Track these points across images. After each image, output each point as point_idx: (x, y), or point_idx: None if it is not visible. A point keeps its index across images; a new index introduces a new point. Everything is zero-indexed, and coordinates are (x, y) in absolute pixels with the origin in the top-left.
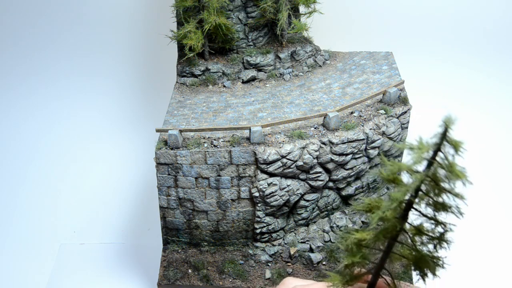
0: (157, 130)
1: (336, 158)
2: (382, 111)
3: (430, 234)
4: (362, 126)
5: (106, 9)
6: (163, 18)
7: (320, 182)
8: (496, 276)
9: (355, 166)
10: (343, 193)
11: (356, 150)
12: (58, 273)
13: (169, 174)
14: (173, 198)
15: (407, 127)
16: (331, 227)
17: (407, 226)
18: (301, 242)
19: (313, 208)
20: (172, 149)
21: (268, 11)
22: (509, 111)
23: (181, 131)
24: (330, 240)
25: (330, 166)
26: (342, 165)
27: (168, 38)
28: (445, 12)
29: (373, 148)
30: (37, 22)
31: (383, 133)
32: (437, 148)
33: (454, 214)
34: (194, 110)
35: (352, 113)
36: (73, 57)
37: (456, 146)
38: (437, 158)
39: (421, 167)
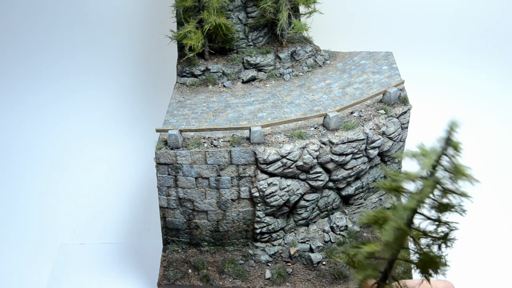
0: (157, 130)
1: (336, 158)
2: (382, 111)
3: (434, 235)
4: (362, 126)
5: (106, 9)
6: (163, 18)
7: (320, 182)
8: (498, 274)
9: (355, 166)
10: (343, 193)
11: (356, 150)
12: (58, 273)
13: (169, 174)
14: (173, 198)
15: (407, 127)
16: (331, 227)
17: (415, 231)
18: (301, 242)
19: (313, 208)
20: (172, 149)
21: (268, 11)
22: (509, 111)
23: (181, 131)
24: (330, 240)
25: (330, 166)
26: (342, 165)
27: (168, 38)
28: (445, 12)
29: (373, 148)
30: (37, 22)
31: (383, 133)
32: (442, 152)
33: (457, 212)
34: (194, 110)
35: (352, 113)
36: (73, 57)
37: (455, 147)
38: (442, 162)
39: (425, 172)
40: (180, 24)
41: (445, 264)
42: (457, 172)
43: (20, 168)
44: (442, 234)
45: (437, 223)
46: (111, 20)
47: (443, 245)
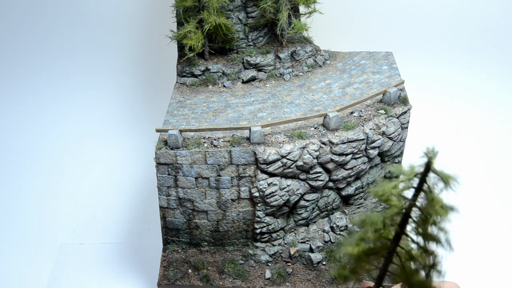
0: (157, 130)
1: (336, 158)
2: (382, 111)
3: (421, 261)
4: (362, 126)
5: (106, 9)
6: (163, 18)
7: (320, 182)
8: (498, 276)
9: (355, 166)
10: (343, 193)
11: (356, 150)
12: (58, 273)
13: (169, 174)
14: (173, 198)
15: (407, 127)
16: (331, 227)
17: (401, 250)
18: (301, 242)
19: (313, 208)
20: (172, 149)
21: (268, 11)
22: (509, 111)
23: (181, 131)
24: (330, 240)
25: (330, 166)
26: (342, 165)
27: (168, 38)
28: (445, 12)
29: (373, 148)
30: (37, 22)
31: (383, 133)
32: (422, 179)
33: (443, 247)
34: (194, 110)
35: (352, 113)
36: (73, 57)
37: (446, 180)
38: (425, 189)
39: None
40: (180, 24)
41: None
42: (432, 205)
43: (20, 168)
44: (431, 263)
45: (423, 251)
46: (111, 20)
47: (429, 274)
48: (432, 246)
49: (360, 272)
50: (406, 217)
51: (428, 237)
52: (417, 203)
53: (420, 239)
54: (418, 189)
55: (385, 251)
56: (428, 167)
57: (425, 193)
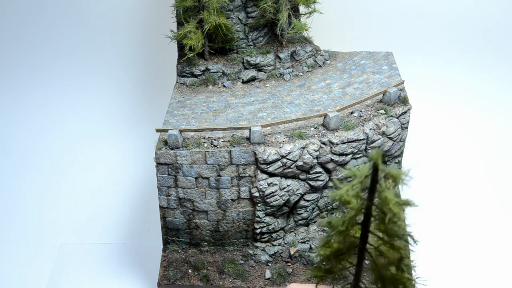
0: (157, 130)
1: (336, 158)
2: (382, 111)
3: (389, 256)
4: (362, 126)
5: (106, 9)
6: (163, 18)
7: (320, 182)
8: (496, 275)
9: (355, 166)
10: None
11: (356, 150)
12: (58, 273)
13: (169, 174)
14: (173, 198)
15: (407, 127)
16: None
17: (371, 247)
18: (301, 242)
19: (313, 208)
20: (172, 149)
21: (268, 11)
22: (509, 111)
23: (181, 131)
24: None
====
**TASK GOAL**: No pictures belong in the answer, only the lines from the top of the listing through the line containing "3: (430, 234)", repeated word for word.

**RESULT FOR THIS TASK**:
Track these points across images. After each image, output each point as point_idx: (x, y), or point_idx: None if it is not visible. A point keeps its index across images; a new index introduces a new point. Everything is zero-indexed, and coordinates are (x, y) in absolute pixels with the origin in the top-left.
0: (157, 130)
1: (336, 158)
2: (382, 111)
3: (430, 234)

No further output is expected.